India is a land of cultural diversity and festivals all round the year cut across all religious communities. Each festival has its own rituals for celebration. But one thing is common among all of them – the traditional menu of sweets.
No festival, religious ceremony, wedding or even the culmination of a business deal in India is complete without the customary mithai. For example, who can think of celebrating Holi without the delicious gujiyas and their mouth watering khoya filling? Similarly Diwali being a winter festival is usually associated with sweets made of or accompanying dry fruits. Modaks are indispensable for Ganesh
Chaturthi while Durga Puja in West Bengal is associated with different types of sandesh. Eid means little without the traditional seviyan garnished with dry fruits. Laddus and boondi are a prerequisite in most pujas as an offering to God, which are then distributed as prasad to devotees. A wide variety of sweets and fried foods consumed during festivals are full of calories. Though such festivals are loaded with joy and fun, they disturb diet schedules of many people.
The sweet poison
High intake of sugar has been one of the prominent causes for a number of illnesses including obesity, high blood pressure and other risk factors for heart disease and stroke. Junk food joints have now become hangout points not only for college students, but also amongst young professionals, who go there for a quick bite to save time. Indians already have a culinary palette which paints itself in rich food which is fried in ghee, or foods as sweetmeats etc. This along with the addition of junk food to our diet and reduced physical activity can translate into increased heart risks.
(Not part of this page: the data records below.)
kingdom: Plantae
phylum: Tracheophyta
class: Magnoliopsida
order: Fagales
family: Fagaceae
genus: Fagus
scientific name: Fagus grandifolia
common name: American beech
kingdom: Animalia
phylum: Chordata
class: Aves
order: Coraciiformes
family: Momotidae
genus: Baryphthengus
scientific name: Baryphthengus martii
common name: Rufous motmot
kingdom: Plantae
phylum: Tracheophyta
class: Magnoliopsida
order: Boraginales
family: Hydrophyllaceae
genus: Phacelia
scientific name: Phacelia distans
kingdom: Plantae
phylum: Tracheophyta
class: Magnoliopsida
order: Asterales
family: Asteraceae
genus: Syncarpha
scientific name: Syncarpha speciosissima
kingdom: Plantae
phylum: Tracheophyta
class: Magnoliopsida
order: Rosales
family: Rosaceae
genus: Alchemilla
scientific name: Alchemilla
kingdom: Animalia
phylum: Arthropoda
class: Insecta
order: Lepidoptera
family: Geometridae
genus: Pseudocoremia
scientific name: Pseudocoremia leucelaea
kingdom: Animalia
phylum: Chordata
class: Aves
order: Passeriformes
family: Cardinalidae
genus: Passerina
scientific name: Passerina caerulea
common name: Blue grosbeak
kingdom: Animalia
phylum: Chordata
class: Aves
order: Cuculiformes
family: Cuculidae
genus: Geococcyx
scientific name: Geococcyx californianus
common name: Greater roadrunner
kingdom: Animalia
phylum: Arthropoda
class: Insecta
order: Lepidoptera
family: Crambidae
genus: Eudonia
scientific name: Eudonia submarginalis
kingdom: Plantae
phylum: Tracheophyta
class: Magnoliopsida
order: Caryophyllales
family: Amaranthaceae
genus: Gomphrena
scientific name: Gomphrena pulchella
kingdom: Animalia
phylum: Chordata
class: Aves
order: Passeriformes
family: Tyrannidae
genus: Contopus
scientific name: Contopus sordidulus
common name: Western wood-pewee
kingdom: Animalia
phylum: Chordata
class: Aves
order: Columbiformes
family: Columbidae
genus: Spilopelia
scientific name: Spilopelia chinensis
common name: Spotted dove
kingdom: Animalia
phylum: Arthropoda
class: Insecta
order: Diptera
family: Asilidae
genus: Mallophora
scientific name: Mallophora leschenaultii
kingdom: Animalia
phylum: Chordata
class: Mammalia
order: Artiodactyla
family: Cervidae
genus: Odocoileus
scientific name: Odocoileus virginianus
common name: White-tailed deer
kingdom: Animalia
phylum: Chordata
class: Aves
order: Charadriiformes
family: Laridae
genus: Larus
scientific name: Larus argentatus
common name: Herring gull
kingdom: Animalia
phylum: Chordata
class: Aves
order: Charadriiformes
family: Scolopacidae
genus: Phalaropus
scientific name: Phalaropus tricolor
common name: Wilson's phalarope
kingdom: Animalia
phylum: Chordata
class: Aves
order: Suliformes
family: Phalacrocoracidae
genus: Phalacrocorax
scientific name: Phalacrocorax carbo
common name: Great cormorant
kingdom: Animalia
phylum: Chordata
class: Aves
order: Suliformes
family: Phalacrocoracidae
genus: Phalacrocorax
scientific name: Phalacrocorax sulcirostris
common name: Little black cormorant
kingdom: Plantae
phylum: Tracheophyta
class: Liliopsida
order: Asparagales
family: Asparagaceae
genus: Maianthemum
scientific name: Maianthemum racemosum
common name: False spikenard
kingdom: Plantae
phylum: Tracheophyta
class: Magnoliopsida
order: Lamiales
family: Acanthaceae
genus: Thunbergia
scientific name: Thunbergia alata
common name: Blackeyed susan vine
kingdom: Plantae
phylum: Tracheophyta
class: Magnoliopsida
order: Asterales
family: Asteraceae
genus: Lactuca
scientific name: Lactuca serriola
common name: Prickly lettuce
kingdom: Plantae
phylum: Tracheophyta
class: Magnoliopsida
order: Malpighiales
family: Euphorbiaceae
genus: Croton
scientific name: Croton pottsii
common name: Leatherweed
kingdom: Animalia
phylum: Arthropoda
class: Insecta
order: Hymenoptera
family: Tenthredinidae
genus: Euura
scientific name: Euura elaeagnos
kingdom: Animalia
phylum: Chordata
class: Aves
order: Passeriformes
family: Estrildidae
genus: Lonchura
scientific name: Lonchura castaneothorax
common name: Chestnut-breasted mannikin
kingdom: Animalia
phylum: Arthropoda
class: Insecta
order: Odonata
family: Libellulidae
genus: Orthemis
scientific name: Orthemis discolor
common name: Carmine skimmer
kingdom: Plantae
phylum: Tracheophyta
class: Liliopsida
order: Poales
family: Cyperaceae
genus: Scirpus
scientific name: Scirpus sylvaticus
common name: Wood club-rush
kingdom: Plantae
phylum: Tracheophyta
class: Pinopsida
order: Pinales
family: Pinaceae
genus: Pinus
Unlike the West, where sweets are usually served as desserts, in India they find their way onto breakfast tables and in lunch boxes and are also used as a filler in between meals or as a snack. In Bengali households a bowl of rashogollas is a must on the breakfast table while in Bihar, Rajasthan and Gujrat, halwa is often present along with other breakfast items. And during festivals, sugar consumption in the form of sweets increases manifold as much as the waistlines. Scientific researches have concluded that during festive season, Indians gain two to three kilograms. As the consumption of sweets increases, more people suffer from heart disease and hyperactivity apart from diabetes and hypoglycaemia. Indeed, the numbers of heart disease-stricken Indians is rising at an alarming rate.
Extensive evidence ties sweets and sugary drinks to an epidemic of obesity and related health problems such as heart disease and diabetes. Sugar contains no vitamins, minerals or fiber. There is no nutritional value whatsoever in sugar. Sugar can contribute to
hyperactivity, anxiety and lack of concentration. Sugar can also cause free radical formation in the body, and may contribute to migraine and high blood pressure.
Sugar provides quick energy. But what does it do for health? The list of health hazards is long.
For one, the simple sugars in processed foods are much easier for the body to absorb than the complex carbohydrates found in whole foods, which have to be laboriously broken down by the digestive system. Easy to absorb means fast into the bloodstream, a spurt in blood sugar, and a consequent release of insulin by the pancreas. Insulin is a hormone which helps control blood sugar. Regular floods of insulin in the blood not only encourage the storage of sugar as fat, they also have a damping effect on the immune system making you more prone to infections. Long-term high blood sugar can lead to insulin resistance and eventually to diabetes. Additionally if you are gaining fat, you are also raising risk of cardiovascular disease.
Heart Disease and diabetes
Diabetes occurs for the same reasons as risk factors for the heart such as obesity and high blood pressure. Diabetes affects all the arteries of the body, but since the size of the heart arteries is smaller (1.5-2mm compared to the 5-6 mm of the arteries in the kidney), clots in the heart happen faster making it more susceptible to damage. The elevated levels of sugar in diabetic patients have an adverse effect on the arterial walls and endothelium making them more prone to cholesterol deposition and clot formation.
Festivals are definitely time for merry making and family gatherings. At the same time, keeping a watch on your calories during the ‘Festival of Lights’ is as important as taking precautions to avoid burn injuries while bursting crackers. This Diwali, let’s dispel the darkness of disease and light the lamp of health.